Las Vegas Sun

March 29, 2024

Joe Downtown: Crowdfunded Vegas Tech House to offer lodging for techies in transition

Jon Sterling

Joe Schoenmann

Jon Sterling wants to open Vegas Tech House – his name for the crowdsource-funded house that would be open to startup founders who make their way to Downtown Las Vegas.

Hoping to add to downtown’s tech startup ecosystem, Jon Sterling wants to buy a house downtown for startup founders as they transition into Las Vegas.

To do that, the 34-year-old startup founder and former real estate businessman is doing something he’s never seen: He’s giving himself a month to raise $125,000 in small donations, branding opportunities and other means.

Sterling, whose career to date has largely been as a hired gun to “launch real estate brokerages when the market was hot and fix them when the market collapsed,” moved here a month ago from San Francisco.

“The tech scene here is more interesting,” he said. “It’s a different type of entrepreneur – young, scrappy and they don’t mind rolling up their sleeves and doing work.
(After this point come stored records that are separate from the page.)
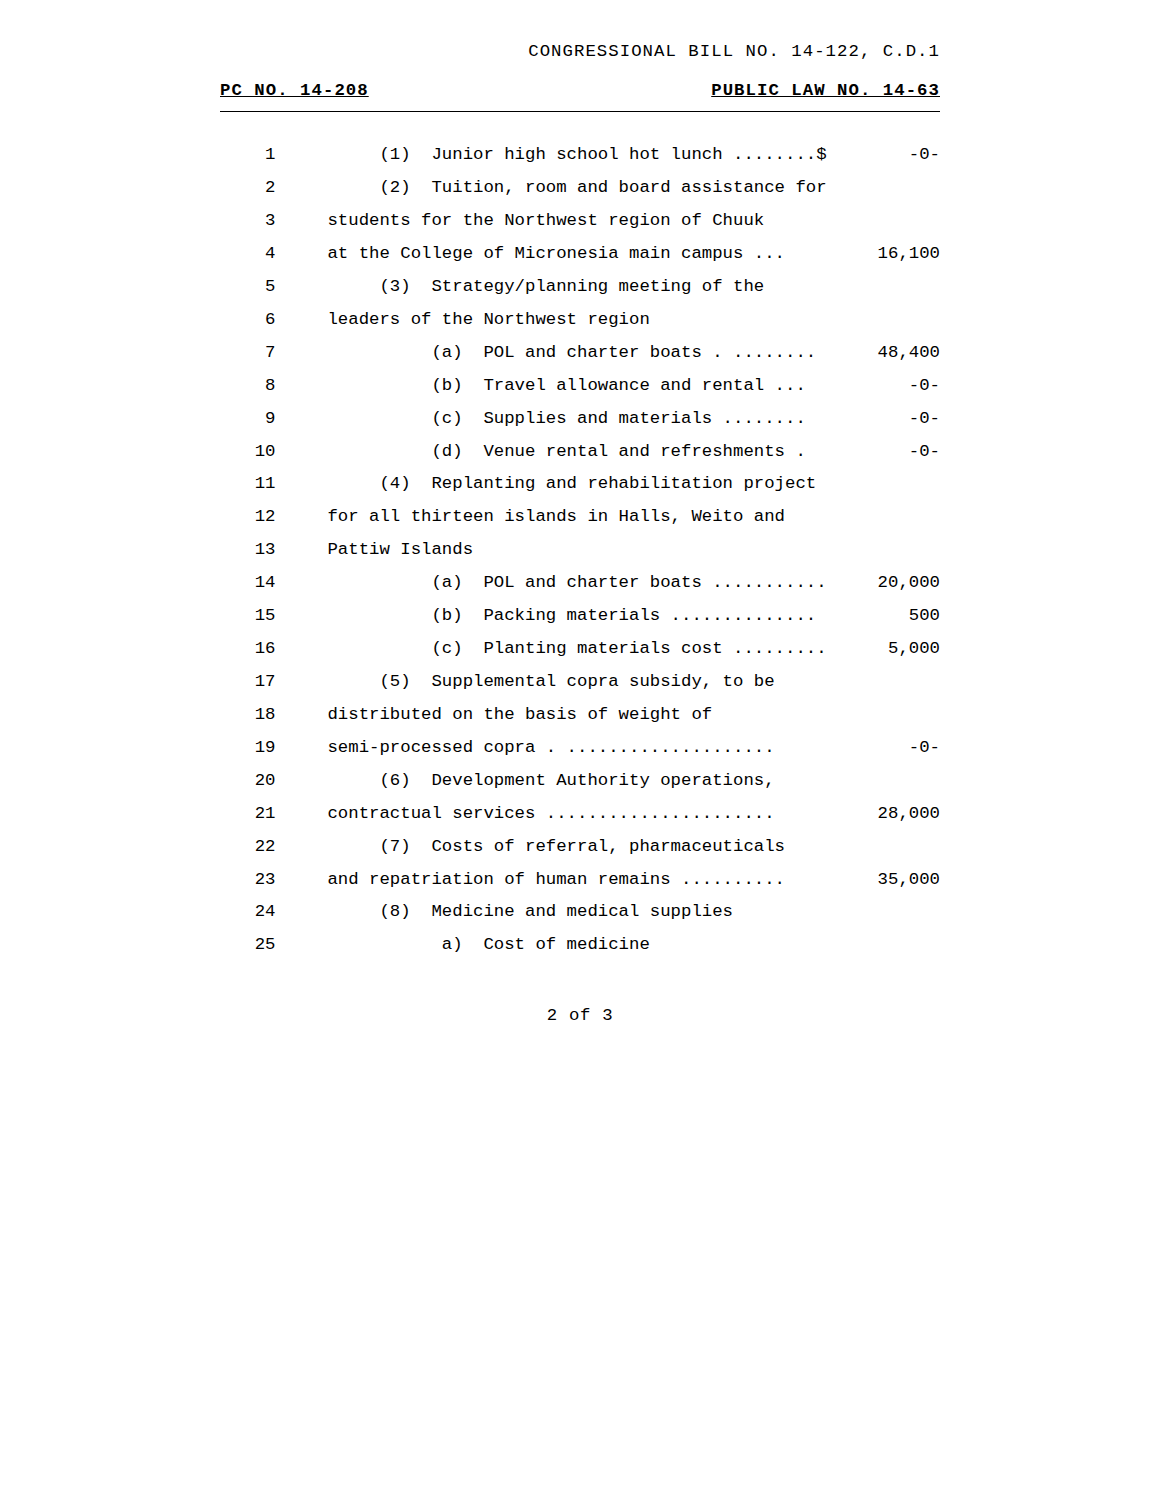CONGRESSIONAL BILL NO. 14-122, C.D.1
PC NO. 14-208 PUBLIC LAW NO. 14-63
| 1 | (1) Junior high school hot lunch ........$ -0- |
| 2 | (2) Tuition, room and board assistance for |
| 3 | students for the Northwest region of Chuuk |
| 4 | at the College of Micronesia main campus ... 16,100 |
| 5 | (3) Strategy/planning meeting of the |
| 6 | leaders of the Northwest region |
| 7 | (a) POL and charter boats . ........ 48,400 |
| 8 | (b) Travel allowance and rental ... -0- |
| 9 | (c) Supplies and materials ........ -0- |
| 10 | (d) Venue rental and refreshments . -0- |
| 11 | (4) Replanting and rehabilitation project |
| 12 | for all thirteen islands in Halls, Weito and |
| 13 | Pattiw Islands |
| 14 | (a) POL and charter boats ........... 20,000 |
| 15 | (b) Packing materials .............. 500 |
| 16 | (c) Planting materials cost ......... 5,000 |
| 17 | (5) Supplemental copra subsidy, to be |
| 18 | distributed on the basis of weight of |
| 19 | semi-processed copra . .................... -0- |
| 20 | (6) Development Authority operations, |
| 21 | contractual services ...................... 28,000 |
| 22 | (7) Costs of referral, pharmaceuticals |
| 23 | and repatriation of human remains .......... 35,000 |
| 24 | (8) Medicine and medical supplies |
| 25 | a) Cost of medicine |
2 of 3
In San Francisco there’s too much focus on the tech-famous – mini-celebrities because they raised money or launched something. You’re in Vegas because you’re interested in a problem, in the community and you want to do work.”

Sterling left real estate in 2010, moved to Silicon Valley and was part of a group that churned out real-time real estate analysis.

He launched an app two months ago called Agent Finder, which is the first in a suite of tools he describes as a sort of “eHarmony for professional services,” matching consumers with professionals based on variables such as behavioral and personality analysis, and social graphs, which refers to relationships between Internet users.

The idea for Vegas Tech House – his name for the crowdsource-funded house – stemmed from two desires: to taunt his critical friends in San Francisco and to be part of the downtown community.

“My friends back in San Francisco will pay thousands per month to rent something, when you can build a business here, rent or buy a home and hire quality people for much less,” he said.

In the long term, Sterling envisions Tech house as becoming a co-working space and transitional home for techies moving here. With a two- or three-bedroom home, one or two people would live there all the time and would need to be fine with the idea of different people staying there for short periods of time.

He hopes to find a place in or near the John S. Park neighborhood, where a so-called “startup block” grew spontaneously in recent months near Sixth Street and Franklin Avenue.

Sterling has set up a website on indiegogo.com that outlines different contribution amounts. For $15, for instance, the donor’s name will be listed on Vegas Tech House’s website, the donor’s website will be listed (if he or she has one), “and you will be able to claim bragging rights as an early adopter or whatever you want to call yourself,” the website says.

Ten different donation levels offer different rewards, with more offered for larger donations.

A $75 donation will give donors entry into weekend-long Hackathon (a contest to create the best app) that will be judged by investors.

A $10,000 donor, for example, will be able to decorate one common room with a company name, logo and marketing material, plus a helicopter ride and more. A $25,000 donor will get to display a company brand throughout the house, including full decoration of one common room, a plaque on the front door and sponsor a Tech House launch party in August.

With 28 days to go, Sterling has raised $305, according to the site. Companies have been expressing interest in sponsorships, he added.

“At this point, it’s more than just a house,” Sterling said, noting that people who live there and visit will contribute to and help each other.

“I believe Las Vegas is the place to be, downtown is the place to be. And if we can do this with a house, imagine how we will be able to help your business.”

Joe Schoenmann doesn’t just cover downtown, he lives and works there. Schoenmann is Greenspun Media Group’s embedded downtown journalist, working from an office in the Emergency Arts building.